┌─ DOCUMENT TEXT

There was a distinct feeling of deja vu from 1994 in the air this week. Back
then, Egypt's President Hosni Mubarak saved the international community from
embarrassment by physically forcing Yasser Arafat to sign the Gaza-Jericho
agreement on live television.
This week, Mubarak sent the commander of his intelligence service to repeat the performance. General Omar Sulieman came to Ramallah on Tuesday and literally forced Arafat to meet with his deputy, Dr. Mahmoud Abbas, and accept Abbas's cabinet.
As in 1994, the US and Europe heaved a collective sigh of relief at Egypt's
manhandling of Arafat. The question is whether Arafat's seeming capitulation
now will prove as fraudulent as his behavior then.
When last June US President George W. Bush called on the Palestinian people
to reject the regime of PLO chief Arafat and to elect leaders 'not
compromised by terror,' he underscored the necessity of a complete overhaul
of the way the Palestinians perceive their national identity.
No longer could the Palestinians conceive of their nationalism as something
that must necessarily supplant Jewish nationalism in order to reach
fruition. Rather, a new group of leaders was called on to rise up who would
understand that the realization of Palestinian aspirations can come about
only after the Palestinians accept Israel's right to exist as the Jewish
state.
Today, responding to British pressure, the Bush administration stands poised
to preside over new talks between the Israeli government and the PLO under
the nascent leadership of Abbas, Arafat's deputy of four decades. The
announced aim of these talks is the speedy establishment of a Palestinian
state.

└─
┌─ GIVEN RECORDS

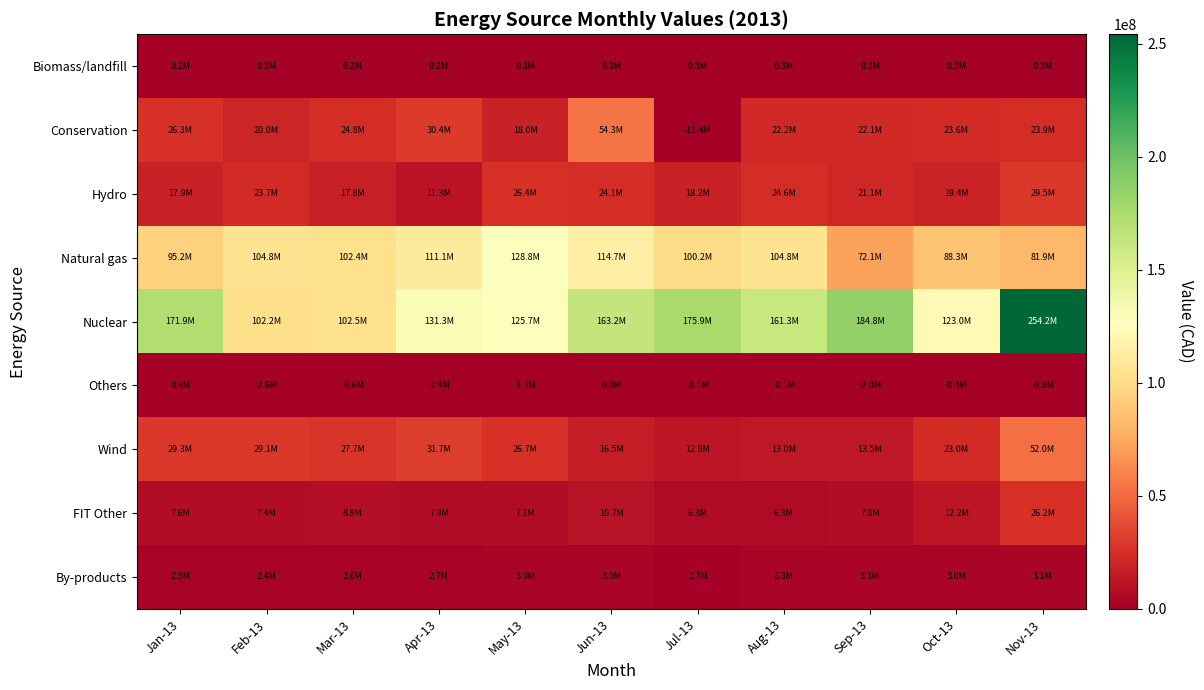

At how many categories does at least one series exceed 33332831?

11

└─
┌─ GIVEN RECORDS

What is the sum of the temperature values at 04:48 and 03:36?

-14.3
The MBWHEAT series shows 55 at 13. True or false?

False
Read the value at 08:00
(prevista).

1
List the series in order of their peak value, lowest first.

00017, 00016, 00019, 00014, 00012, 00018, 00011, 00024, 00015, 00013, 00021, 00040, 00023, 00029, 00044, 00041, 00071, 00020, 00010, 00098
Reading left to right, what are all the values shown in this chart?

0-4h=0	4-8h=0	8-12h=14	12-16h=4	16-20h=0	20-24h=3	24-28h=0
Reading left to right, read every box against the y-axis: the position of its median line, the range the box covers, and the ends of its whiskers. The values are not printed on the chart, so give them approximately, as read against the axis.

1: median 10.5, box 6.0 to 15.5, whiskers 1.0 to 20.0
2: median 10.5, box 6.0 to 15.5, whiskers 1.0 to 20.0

└─

- _TASKS TO PERFORM_:
a: Answer these questions about the commentary on Arafat and Abbas:
(i) Which agreement did Arafat sign on live television in 1994?
(ii) Who came to Ramallah on Tuesday on Mubarak's behalf?
(iii) What is the announced aim of the new talks?
b: Resume the commentary on Arafat and Abbas with the next sentence after its final line.

- _TASK-BY-TASK ANSWERS_:
a:
(i) The Gaza-Jericho agreement.
(ii) General Omar Sulieman, the commander of Egypt's intelligence service.
(iii) The speedy establishment of a Palestinian state.

b:
But before any such talks begin it is vital that all concerned parties, but
especially Israel, pause a moment and consider the reason for Oslo's abject
failure.
The Oslo process was predicated on a set of false assumptions. The primary
assumption was that the PLO, an organization founded with the expressed aim
of destroying Israel, no longer sought our liquidation. Instead, what we
found with Arafat's rejection of Ehud Barak's offer at Camp David is that
the PLO had not changed. Not only would Arafat not yield the Palestinians'
so-called 'right of return,' he also denied that the Jewish people have any
historic and legal claims to Jerusalem.
And for this stand he received a hero's welcome by the Palestinians upon his
return to Gaza after the summit.
The Oslo process also posited that the PLO had forsworn its armed struggle
for the destruction of the State of Israel. Yet Arafat himself formed the
Aksa Martyr's Brigades, which as Thursday's suicide bombing shows, is still
actively conducting terrorist operations against Israelis. Then, too, even
before the Palestinian Authority launched its terrorist war against Israel
in September 2000, its security services never made any sustained effort to
destroy Hamas or Islamic Jihad terror infrastructures. To the contrary, PA
military commanders like Col. Muhammad Dahlan embraced Hamas leaders like
Muhammad Deif. Already back in September 1996, Arafat showed that he had no
compunction about using the weapons Israel had given him to fight terrorism
to kill Israelis.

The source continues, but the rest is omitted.